DOCUMENT EXTRACT:
•••••
I have moved to Delft University of Technology.

    Reading group

Sequential Decision Making under Uncertainty

Reading group (2007)

Past meetings:
Date Topic Presenter Material
Monday November 26, at 16:00 Decentralized POMDPs Matthijs TBD
Monday October 29, at 16:00 Reinforcement Learning on a Stochastic Timed Discrete-Event system Gonšalo Neto paper
Monday October 15, at 16:00 Policy gradient methods Francisco TBD
Monday October 1, at 17:00 Active perception using POMDPs Matthijs slides
Monday June 18, at 17:00 Non-Markovian reinforcement functions Valdinei Silva Thiebaux et al., JAIR 2006
Monday June 4, at 17:00 Bayesian Reinforcement Learning Luis Montesano Poupart et al., ICML 2006
Monday May 7, at 17:00 Reinforcement learning in general state spaces Francisco slides
Monday April 16, at 17:00 Constrained MDPs Nelson Gonçalves slides
Monday March 26, at 17:00 Multiagent models for partially observable environments Matthijs slides
Monday March 12, at 17:00 Multiagent learning Gonçalo Neto slides, survey by Gonçalo
Monday February 26, at 17:00 Predictive State Representations Rodrigo Ventura slides, paper, web page
Monday February 12, at 17:00 Partially observable Markov decision processes Matthijs slides
Monday February 5, at 17:00 Reinforcement learning Francisco slides, Q-learning convergence proof
Monday January 22, at 17:00 Markov Decision Processes Matthijs slides
Thursday January 11, at 10:00 Markov Chains Francisco slides
Thursday January 4, at 10:00 Introduction Matthijs / Francisco slides

Schedule: bi-weekly on Mondays at 16:00.
Location: ISR meeting room, 7th floor, Torre Norte.
Organisers: Francisco Melo and Matthijs Spaan
Announcements are sent to the mailing list

What is this all about?
List of potential topics


The purpose of this reading group is to gather on a regular basis a group of people with interests in sequential decision making under uncertainty. During our meetings, we introduce standard references on the different topics and discuss state-of-the-art research. We encourage people to suggest additional topics to those listed below, as well as to come forward and present their own research on the different areas.
•••••
EXERCISE A:
Summarize the reading group page in two sentences.
EXERCISE B:
From the reading group page, write out the passage starting with "Location: ISR meeting" and going on through "the different areas.", changing "ISR meeting room" to "ISR seminar room".
EXERCISE C:
According to the reading group page, who presented the meeting on Constrained MDPs?
•••••
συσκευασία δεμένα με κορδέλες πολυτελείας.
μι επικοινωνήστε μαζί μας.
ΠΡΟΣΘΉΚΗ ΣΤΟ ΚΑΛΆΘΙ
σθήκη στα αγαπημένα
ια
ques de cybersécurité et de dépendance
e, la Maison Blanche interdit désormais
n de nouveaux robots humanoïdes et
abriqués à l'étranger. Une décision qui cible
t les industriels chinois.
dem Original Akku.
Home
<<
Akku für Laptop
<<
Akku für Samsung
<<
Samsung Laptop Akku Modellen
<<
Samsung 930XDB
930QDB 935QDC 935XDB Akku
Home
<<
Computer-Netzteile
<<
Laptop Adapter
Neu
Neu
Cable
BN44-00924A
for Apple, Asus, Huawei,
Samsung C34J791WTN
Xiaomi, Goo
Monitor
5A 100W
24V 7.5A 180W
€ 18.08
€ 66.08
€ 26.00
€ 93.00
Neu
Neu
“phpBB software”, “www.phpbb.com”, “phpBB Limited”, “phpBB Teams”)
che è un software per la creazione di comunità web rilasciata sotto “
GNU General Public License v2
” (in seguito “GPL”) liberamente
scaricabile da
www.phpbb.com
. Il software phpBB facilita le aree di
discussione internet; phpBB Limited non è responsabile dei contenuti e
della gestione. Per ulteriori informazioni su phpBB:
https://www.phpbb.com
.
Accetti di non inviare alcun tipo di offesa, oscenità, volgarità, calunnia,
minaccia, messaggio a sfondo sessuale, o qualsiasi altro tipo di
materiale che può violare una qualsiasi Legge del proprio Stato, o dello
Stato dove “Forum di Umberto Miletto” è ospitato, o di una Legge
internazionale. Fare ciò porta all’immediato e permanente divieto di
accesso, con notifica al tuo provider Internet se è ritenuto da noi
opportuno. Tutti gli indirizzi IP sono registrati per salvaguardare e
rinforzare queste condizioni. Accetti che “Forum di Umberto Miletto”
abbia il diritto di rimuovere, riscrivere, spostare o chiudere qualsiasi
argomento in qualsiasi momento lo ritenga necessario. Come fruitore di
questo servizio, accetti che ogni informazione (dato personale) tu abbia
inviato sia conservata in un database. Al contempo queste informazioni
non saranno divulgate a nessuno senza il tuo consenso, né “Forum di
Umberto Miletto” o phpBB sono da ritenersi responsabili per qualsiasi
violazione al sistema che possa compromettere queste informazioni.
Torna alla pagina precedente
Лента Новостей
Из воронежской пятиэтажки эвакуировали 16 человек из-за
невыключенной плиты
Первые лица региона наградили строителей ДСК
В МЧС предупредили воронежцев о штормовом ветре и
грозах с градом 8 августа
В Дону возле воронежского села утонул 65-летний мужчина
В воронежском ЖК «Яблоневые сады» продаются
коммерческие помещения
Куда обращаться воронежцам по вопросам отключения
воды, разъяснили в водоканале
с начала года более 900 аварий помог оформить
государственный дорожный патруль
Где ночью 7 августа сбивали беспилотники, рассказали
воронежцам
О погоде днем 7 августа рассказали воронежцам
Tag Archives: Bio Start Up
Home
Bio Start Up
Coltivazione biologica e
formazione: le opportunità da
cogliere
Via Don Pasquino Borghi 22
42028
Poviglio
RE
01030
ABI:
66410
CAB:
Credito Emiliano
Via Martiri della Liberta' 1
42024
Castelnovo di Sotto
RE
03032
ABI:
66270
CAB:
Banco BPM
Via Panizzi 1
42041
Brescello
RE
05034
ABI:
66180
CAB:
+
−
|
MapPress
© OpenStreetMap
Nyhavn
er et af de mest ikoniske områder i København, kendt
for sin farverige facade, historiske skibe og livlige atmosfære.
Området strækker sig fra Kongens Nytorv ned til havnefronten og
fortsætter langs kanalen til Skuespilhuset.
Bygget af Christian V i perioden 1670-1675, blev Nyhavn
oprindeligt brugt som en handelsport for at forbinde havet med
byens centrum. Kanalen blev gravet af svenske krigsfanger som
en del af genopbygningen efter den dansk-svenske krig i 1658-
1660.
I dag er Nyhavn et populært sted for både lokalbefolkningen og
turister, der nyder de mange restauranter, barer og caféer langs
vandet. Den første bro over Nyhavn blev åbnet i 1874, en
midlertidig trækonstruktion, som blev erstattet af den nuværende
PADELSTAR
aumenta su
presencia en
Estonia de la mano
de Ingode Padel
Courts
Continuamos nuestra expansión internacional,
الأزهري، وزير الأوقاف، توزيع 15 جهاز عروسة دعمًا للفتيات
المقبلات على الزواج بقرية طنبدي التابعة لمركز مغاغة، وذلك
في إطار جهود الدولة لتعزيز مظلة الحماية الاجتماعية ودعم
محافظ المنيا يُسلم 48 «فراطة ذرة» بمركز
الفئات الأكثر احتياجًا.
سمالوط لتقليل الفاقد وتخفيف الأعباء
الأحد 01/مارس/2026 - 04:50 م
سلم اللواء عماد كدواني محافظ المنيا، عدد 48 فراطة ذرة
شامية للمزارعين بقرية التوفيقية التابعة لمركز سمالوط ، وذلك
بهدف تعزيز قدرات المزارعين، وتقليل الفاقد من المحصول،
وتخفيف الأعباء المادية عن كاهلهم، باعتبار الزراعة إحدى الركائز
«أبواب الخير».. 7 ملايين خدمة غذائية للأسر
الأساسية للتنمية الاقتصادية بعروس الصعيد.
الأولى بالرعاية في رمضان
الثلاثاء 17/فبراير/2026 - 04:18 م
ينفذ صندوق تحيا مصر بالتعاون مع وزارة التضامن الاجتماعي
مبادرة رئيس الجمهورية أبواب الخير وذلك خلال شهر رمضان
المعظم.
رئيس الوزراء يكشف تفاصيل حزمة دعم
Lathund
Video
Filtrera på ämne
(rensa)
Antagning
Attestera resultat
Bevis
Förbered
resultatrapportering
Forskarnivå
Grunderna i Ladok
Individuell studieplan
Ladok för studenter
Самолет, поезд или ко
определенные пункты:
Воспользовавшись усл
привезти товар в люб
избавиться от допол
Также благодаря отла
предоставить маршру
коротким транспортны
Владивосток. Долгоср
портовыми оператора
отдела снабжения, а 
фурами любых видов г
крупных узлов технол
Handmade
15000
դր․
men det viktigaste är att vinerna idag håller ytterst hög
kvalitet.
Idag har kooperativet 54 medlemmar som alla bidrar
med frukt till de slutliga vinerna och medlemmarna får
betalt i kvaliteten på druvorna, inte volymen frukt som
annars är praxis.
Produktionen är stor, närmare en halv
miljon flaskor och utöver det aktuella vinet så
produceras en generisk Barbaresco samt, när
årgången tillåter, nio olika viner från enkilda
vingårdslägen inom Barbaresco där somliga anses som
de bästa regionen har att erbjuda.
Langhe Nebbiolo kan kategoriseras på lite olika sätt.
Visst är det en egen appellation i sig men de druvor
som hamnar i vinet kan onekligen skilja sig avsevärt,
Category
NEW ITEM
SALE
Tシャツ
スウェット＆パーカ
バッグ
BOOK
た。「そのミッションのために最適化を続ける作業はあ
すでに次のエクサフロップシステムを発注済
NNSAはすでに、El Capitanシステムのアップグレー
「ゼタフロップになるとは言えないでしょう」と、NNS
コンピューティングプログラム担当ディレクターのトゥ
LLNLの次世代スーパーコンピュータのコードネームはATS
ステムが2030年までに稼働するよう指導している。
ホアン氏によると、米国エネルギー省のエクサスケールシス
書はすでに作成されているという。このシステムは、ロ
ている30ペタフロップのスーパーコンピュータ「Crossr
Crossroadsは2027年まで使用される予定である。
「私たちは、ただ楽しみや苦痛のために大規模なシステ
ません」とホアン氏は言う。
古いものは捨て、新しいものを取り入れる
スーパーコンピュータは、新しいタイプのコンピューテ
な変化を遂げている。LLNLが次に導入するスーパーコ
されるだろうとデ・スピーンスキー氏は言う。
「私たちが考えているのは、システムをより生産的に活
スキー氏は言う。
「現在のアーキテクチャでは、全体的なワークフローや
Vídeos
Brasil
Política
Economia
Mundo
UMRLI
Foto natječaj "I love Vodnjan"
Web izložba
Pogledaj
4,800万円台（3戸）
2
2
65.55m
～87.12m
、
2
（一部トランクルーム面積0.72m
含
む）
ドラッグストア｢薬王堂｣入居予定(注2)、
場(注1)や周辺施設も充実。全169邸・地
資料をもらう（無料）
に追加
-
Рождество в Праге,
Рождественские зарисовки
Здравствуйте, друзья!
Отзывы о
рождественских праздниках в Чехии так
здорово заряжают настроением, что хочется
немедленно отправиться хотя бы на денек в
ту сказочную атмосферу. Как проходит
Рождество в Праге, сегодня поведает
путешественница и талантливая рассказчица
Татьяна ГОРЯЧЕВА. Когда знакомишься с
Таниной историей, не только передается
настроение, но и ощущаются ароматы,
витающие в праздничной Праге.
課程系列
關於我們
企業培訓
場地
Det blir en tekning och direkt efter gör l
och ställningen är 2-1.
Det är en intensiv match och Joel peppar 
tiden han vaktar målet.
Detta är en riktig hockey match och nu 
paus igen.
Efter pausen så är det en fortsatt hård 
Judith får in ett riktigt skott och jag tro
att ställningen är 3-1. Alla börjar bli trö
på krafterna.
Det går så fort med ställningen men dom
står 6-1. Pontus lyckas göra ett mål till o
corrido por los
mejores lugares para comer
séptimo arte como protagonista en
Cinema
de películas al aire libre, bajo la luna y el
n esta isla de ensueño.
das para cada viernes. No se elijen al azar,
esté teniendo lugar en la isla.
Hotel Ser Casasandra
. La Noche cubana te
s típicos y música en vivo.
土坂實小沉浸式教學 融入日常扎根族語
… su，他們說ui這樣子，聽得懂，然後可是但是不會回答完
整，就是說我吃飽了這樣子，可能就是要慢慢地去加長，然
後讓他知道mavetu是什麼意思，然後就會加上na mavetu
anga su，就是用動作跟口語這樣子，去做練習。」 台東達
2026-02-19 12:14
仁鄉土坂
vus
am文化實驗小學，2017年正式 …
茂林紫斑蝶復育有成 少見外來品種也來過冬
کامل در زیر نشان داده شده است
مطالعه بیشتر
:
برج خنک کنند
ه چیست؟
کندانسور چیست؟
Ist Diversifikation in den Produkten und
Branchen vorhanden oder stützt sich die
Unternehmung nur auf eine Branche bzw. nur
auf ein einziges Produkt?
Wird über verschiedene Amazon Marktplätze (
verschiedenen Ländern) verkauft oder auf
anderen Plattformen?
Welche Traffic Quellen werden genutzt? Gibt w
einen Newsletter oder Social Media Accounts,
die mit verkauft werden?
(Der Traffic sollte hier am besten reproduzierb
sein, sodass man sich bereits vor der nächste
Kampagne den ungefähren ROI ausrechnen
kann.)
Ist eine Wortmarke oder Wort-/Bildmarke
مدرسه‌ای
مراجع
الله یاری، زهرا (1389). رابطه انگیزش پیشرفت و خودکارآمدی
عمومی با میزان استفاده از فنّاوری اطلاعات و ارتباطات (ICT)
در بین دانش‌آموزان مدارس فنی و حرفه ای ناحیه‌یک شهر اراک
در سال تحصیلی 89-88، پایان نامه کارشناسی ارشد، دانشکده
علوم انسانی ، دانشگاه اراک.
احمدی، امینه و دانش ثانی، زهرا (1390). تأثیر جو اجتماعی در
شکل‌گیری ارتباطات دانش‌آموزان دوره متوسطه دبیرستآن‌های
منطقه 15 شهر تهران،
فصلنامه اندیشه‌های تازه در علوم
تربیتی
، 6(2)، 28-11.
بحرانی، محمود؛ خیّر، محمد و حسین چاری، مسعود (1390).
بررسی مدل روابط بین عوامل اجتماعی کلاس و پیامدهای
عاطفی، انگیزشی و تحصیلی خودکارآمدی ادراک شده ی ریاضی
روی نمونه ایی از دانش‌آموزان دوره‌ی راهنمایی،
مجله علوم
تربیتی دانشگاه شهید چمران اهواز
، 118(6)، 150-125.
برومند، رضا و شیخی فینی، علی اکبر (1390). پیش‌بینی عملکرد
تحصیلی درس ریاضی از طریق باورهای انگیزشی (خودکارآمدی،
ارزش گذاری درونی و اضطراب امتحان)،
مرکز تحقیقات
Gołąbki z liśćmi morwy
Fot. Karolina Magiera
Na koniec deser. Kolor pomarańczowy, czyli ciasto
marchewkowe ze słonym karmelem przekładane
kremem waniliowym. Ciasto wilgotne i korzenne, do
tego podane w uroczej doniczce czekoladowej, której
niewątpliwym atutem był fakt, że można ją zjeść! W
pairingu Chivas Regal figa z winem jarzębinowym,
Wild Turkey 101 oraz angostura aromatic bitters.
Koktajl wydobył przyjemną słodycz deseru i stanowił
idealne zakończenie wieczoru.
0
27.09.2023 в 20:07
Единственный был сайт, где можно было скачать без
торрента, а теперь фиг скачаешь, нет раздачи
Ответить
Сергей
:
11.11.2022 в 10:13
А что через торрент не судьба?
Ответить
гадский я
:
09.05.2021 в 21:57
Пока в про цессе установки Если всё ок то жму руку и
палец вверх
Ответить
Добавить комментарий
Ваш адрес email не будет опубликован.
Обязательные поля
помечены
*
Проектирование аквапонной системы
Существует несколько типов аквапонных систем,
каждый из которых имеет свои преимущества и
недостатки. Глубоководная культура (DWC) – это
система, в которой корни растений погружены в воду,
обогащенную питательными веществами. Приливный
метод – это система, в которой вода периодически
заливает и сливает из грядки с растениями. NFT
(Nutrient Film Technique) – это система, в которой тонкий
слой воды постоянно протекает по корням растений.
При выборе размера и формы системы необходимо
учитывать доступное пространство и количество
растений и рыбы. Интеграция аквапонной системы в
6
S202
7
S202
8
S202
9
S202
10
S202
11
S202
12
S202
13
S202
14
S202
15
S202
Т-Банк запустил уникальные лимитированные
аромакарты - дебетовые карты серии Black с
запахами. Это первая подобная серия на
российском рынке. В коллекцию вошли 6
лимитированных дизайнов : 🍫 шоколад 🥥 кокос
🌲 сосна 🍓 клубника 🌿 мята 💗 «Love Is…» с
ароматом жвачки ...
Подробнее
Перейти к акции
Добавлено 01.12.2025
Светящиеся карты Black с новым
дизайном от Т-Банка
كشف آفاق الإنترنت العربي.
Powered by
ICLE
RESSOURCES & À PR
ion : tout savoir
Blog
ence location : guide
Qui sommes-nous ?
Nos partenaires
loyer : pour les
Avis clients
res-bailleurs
•••••
TASK SOLUTION A:
A reading group on sequential decision making under uncertainty, organized by Francisco Melo and Matthijs Spaan, meets bi-weekly on Mondays at 16:00 in the ISR meeting room on the 7th floor of Torre Norte. Its purpose is to bring together people interested in the area on a regular basis to introduce standard references, discuss state-of-the-art research, and welcome suggested topics and presentations of members' own research.

TASK SOLUTION B:
Location: ISR seminar room, 7th floor, Torre Norte.
Organisers: Francisco Melo and Matthijs Spaan
Announcements are sent to the mailing list

What is this all about?
List of potential topics


The purpose of this reading group is to gather on a regular basis a group of people with interests in sequential decision making under uncertainty. During our meetings, we introduce standard references on the different topics and discuss state-of-the-art research. We encourage people to suggest additional topics to those listed below, as well as to come forward and present their own research on the different areas.

TASK SOLUTION C:
Nelson Gonçalves